begin PASSAGE GIVEN
In current government's policies on extension (Decree 13 and subsequent regulations),
there is no indication of 'poverty reduction' nor 'the poor' - just the 'farmers' in general.
Without a 'targeting the poor' mandate, it is not surprised that the 'normal' extension
services often promote the 'good farmers' who have 'necessary conditions' in terms of
land, labor and counterpart contribution, can bear risks, and normally have bigger voices
in the community. Until now, biases in favor of targeting the better-off come from the
argument that for the new technologies and resource-intensive models only the better-off
can apply (the reliance on 'successful demonstration models' for rapid technology
diffusion). No doubt that the current extension has contributed much in rural poverty
reduction, as the poor also benefit from the 'models' indirectly (e.g. glancing at and
overhearing to the 'models'); however the poor with their own difficulties and needs often
find impossible to 'replicate' their better-off neighbors.
end PASSAGE GIVEN
● **SET OF TASKS**:
1. Change the passage on agricultural extension by writing it out again, starting with "In current government's" and going on through "the 'farmers' in general.", with "policies" replaced by "guidelines".
2. In the passage on agricultural extension, which decree is named among the current government's policies on extension?
Rely on the passage about agricultural extension and nothing else.
begin ENTRIES
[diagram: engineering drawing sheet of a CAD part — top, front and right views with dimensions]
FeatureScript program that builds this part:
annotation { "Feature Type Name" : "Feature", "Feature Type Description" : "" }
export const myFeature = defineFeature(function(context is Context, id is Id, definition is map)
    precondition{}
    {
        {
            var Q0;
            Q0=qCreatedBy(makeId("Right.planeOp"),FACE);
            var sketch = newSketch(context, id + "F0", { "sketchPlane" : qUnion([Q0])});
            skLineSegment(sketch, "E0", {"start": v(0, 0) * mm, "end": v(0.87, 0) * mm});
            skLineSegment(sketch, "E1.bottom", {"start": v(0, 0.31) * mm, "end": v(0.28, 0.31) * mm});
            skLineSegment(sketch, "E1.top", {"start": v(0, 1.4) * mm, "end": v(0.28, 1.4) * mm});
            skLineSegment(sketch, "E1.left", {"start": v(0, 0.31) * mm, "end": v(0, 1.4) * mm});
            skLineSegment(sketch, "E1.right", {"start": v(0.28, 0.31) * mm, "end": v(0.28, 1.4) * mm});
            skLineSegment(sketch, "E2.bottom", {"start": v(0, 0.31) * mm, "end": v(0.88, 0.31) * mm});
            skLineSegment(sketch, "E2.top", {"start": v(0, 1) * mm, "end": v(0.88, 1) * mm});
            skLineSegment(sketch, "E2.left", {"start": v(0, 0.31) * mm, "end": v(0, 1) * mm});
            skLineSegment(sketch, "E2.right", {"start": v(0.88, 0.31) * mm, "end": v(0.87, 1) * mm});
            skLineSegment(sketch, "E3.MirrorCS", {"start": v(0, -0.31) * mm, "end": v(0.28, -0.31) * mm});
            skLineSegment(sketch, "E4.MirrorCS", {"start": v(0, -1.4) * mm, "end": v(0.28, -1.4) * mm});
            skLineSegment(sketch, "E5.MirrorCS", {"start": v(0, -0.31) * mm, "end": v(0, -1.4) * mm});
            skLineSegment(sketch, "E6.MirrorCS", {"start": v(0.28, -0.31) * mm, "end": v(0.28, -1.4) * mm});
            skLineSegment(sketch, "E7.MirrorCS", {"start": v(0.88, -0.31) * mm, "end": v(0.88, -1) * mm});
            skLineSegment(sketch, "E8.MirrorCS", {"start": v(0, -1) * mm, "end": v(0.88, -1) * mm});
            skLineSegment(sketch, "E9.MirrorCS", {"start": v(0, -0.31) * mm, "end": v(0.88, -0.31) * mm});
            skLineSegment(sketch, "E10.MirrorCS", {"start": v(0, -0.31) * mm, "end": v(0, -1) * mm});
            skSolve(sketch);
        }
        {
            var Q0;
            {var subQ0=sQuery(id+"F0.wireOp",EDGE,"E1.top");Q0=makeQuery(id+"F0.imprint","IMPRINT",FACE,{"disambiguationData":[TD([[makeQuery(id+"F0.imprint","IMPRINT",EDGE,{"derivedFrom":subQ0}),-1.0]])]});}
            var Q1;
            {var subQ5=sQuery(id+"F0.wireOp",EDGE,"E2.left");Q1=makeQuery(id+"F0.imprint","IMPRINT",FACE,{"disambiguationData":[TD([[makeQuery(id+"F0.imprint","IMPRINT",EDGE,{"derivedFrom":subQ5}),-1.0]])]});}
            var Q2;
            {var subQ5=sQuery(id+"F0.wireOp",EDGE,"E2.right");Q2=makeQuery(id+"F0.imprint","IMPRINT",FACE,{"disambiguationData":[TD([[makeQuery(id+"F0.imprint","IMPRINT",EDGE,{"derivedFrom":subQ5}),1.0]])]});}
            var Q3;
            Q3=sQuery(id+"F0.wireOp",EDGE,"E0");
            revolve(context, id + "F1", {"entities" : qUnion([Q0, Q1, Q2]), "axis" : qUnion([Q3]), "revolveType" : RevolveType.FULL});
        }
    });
end ENTRIES
begin ENTRIES
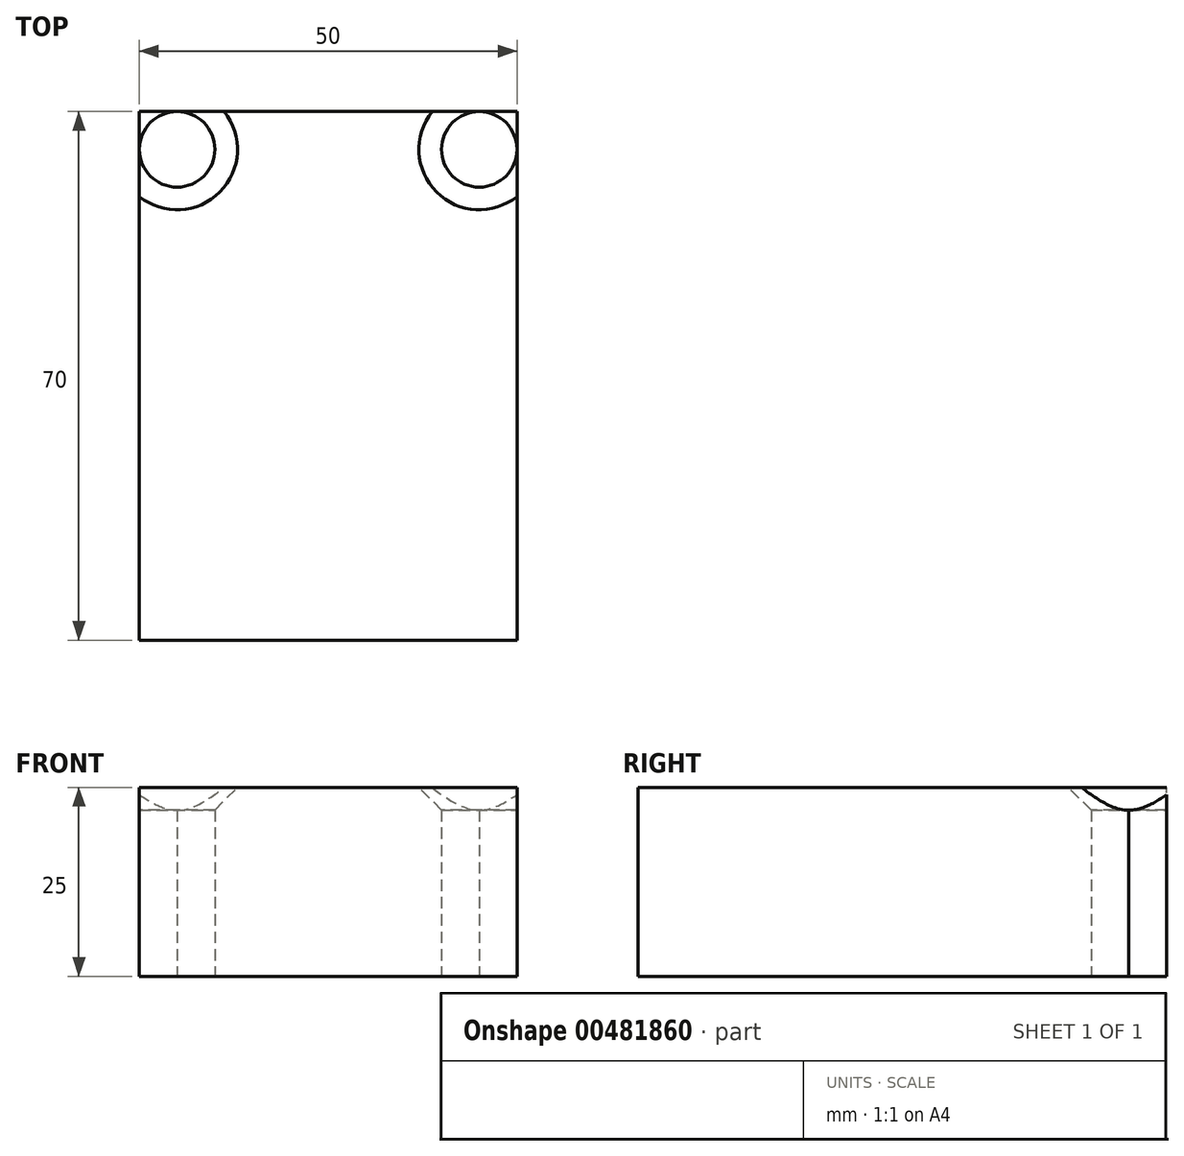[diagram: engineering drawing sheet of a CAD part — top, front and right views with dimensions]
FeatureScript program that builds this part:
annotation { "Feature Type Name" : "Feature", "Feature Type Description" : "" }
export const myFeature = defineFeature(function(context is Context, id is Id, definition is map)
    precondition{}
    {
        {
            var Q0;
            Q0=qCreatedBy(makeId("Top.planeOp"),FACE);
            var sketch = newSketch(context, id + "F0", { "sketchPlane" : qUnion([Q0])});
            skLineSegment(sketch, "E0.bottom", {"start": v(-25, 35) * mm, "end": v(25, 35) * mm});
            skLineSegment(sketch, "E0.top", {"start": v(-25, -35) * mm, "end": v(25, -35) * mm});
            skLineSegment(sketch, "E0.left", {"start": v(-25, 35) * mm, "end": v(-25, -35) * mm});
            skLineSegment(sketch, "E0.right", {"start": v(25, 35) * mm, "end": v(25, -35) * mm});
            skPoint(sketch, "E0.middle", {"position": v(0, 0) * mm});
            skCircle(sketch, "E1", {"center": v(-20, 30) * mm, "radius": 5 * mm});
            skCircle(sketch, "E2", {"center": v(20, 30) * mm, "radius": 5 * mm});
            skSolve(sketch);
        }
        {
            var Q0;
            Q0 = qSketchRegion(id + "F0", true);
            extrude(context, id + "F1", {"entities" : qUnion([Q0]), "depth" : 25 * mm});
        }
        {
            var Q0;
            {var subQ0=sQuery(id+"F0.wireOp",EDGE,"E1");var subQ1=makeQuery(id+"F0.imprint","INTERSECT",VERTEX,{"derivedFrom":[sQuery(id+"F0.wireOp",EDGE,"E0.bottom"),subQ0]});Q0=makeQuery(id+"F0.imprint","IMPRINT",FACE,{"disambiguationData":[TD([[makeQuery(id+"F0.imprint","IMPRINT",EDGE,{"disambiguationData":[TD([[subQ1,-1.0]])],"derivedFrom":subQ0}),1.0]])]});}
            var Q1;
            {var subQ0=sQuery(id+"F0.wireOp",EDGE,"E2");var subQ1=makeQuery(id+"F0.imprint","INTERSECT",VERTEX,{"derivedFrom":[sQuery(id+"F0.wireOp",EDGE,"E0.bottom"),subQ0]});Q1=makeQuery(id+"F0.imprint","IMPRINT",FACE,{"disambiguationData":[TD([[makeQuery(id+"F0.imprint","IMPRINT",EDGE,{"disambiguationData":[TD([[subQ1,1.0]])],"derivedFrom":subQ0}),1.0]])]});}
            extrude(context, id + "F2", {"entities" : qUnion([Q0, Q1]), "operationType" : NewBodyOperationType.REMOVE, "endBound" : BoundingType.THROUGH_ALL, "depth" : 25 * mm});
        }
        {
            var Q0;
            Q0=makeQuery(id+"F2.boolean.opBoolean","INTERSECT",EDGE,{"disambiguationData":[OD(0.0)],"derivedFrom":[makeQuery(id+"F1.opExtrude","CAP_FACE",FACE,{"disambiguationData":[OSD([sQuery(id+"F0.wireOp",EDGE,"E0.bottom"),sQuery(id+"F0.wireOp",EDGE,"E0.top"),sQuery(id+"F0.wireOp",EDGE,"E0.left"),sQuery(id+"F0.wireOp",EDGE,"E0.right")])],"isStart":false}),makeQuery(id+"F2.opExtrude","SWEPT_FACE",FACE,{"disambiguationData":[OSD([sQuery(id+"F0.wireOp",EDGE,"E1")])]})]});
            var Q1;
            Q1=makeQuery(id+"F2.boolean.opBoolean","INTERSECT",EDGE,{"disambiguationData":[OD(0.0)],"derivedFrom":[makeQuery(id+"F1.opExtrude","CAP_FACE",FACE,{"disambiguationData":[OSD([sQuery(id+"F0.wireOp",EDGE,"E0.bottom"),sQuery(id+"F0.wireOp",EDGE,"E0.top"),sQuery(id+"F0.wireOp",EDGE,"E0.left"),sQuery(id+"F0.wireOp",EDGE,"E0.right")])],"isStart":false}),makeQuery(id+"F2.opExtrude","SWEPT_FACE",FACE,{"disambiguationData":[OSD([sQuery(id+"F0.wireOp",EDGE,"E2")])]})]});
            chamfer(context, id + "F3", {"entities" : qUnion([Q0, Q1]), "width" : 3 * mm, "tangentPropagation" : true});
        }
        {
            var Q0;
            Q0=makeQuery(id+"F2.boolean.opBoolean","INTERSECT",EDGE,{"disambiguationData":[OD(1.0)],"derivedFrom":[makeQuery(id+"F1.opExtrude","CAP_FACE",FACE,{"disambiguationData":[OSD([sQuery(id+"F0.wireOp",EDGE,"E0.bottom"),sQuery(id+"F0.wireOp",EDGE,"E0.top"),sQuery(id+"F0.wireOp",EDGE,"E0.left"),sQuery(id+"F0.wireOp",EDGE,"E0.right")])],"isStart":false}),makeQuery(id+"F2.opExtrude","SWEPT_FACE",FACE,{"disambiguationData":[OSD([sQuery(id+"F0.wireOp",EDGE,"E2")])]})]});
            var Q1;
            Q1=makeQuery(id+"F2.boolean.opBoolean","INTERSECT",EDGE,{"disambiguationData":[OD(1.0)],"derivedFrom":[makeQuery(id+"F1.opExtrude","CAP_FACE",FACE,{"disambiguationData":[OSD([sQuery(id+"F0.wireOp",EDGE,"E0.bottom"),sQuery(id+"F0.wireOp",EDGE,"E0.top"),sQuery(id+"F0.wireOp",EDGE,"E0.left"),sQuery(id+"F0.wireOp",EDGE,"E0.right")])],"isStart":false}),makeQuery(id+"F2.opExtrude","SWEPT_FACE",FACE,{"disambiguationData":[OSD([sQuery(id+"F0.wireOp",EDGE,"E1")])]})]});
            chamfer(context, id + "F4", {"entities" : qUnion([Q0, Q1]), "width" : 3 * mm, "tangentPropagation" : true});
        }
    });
end ENTRIES
begin ENTRIES
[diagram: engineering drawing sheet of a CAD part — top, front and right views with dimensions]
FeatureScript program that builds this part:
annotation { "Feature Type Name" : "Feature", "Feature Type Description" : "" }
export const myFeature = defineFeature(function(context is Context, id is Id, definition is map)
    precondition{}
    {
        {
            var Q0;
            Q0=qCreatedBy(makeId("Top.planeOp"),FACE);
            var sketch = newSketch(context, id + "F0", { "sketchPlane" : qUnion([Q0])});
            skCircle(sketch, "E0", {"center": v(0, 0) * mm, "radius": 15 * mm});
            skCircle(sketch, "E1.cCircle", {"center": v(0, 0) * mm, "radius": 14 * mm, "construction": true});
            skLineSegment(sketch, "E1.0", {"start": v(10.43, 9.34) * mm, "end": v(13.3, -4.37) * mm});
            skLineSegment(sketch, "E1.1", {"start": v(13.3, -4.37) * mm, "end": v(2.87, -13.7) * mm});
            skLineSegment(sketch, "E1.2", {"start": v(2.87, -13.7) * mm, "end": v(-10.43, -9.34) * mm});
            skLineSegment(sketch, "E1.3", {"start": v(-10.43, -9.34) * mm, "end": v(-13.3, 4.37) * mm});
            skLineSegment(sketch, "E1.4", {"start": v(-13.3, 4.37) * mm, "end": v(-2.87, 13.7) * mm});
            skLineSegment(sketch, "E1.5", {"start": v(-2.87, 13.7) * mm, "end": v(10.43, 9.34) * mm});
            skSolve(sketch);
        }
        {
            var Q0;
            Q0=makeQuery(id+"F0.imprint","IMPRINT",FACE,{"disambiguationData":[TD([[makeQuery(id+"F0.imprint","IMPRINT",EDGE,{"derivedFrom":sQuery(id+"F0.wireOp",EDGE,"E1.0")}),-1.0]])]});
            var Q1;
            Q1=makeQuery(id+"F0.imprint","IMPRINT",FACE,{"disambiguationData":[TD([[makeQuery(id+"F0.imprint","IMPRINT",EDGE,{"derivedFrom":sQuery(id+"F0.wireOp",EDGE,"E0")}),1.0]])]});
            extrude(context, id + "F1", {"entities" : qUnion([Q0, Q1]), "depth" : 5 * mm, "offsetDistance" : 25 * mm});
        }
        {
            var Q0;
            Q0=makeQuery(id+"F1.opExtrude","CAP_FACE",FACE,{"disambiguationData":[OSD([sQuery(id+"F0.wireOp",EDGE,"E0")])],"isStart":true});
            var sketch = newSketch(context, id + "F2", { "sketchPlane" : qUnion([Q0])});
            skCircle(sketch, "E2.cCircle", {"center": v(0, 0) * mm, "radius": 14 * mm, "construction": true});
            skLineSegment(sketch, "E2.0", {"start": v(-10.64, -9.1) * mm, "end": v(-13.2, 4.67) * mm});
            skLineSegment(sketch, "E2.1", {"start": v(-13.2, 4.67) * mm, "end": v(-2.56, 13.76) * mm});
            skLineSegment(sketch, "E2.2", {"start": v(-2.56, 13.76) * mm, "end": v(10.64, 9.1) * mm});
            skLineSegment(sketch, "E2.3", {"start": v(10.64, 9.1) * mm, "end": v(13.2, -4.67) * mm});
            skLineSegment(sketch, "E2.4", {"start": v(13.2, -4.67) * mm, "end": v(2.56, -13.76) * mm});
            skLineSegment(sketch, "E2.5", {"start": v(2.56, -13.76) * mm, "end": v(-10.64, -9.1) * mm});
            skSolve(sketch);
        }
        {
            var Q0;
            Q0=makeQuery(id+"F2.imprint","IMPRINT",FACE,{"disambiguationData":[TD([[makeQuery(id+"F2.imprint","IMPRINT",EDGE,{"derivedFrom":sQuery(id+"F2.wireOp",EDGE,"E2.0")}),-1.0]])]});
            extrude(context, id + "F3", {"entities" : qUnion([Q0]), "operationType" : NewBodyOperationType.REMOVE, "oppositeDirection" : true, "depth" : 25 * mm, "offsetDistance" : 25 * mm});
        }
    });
end ENTRIES
● **PER-TASK OUTPUTS**:
1.
In current government's guidelines on extension (Decree 13 and subsequent regulations),
there is no indication of 'poverty reduction' nor 'the poor' - just the 'farmers' in general.

2. Decree 13